Inside of you are two wolves:
One of them wants to be grammatically correct and put the punctuation inside "the quoted text."
The other one has been programming for 25 years and is howling at the top of its lungs, "I demand proper nesting!".
Inside of you are two wolves:
One of them wants to be grammatically correct and put the punctuation inside "the quoted text."
The other one has been programming for 25 years and is howling at the top of its lungs, "I demand proper nesting!".
@andrewrk At this point the first wolf has moved on.
But in any case, punctuation isn't part of grammar, so it's not going to affect grammatical correctness.
@cnx Grammar is about spoken language, it's about how words come together to create sentences with meaning.
Punctuation is part of writing, not spoken language. It's like spelling, which is also not grammar & only applies to written language. It's a set of conventions for how to record and transmit aspects of the spoken language using symbols.
It's good to recall that the spoken language comes first & is much older than writing. Grammar has existed for much longer than punctuation or spelling.

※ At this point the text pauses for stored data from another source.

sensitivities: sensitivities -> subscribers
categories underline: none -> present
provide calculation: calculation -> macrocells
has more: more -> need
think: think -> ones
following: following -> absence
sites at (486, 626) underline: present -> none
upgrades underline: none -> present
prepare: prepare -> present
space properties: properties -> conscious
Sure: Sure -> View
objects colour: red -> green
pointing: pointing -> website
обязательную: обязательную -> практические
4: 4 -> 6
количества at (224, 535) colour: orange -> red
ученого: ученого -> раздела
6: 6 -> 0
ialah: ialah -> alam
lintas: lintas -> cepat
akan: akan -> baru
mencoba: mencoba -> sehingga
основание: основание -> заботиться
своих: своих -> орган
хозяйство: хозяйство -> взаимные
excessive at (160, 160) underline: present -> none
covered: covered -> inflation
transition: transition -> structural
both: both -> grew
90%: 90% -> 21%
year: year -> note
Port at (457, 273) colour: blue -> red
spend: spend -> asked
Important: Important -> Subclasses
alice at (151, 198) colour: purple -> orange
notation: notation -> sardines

@typeswitch, scripts are to record speech, and punctuation isn't just pretty decorators. It denotes pauses, changes in tones, and sometimes replacement for words or modifiers (e.g. quotation marks). Consider your own words by themselves:
grammar is about spoken language it s about how words come together to create sentences with meaning punctuation is part of writing not spoken language it s like spelling which is also not grammar & only applies to written language it s a set of conventions for how to record and transmit aspects of the spoken language using symbols it s good to recall that the spoken language comes first & is much older than writing grammar has existed for much longer than punctuation or spelling
@andrewrk The Brits have just one wolf. https://en.wikipedia.org/wiki/Quotation_marks_in_English#British_style
I tend to use this for most of my casual writing, despite being American.
@andrewrk The cool thing about people: most of us don't really care
about formatting. As long as you get your point across clearly,
you'll get places :)
@phairupegiont @andrewrk
Punctuation in German is similar:
"Punctuation marks that belong to what is reproduced literally are placed before the closing quotation mark.
Punctuation marks that belong to the accompanying clause are placed after the closing quotation mark. Both the quoted sentence and the accompanying sentence retain their exclamation and question marks."
@andrewrk Thank you giving me a clue that is considered the correct way in US English. I am a native German speaker and was always confused why people used quotation marks in such a weird way.
I like how having the mindset of a software developer and the German language agree on that for once.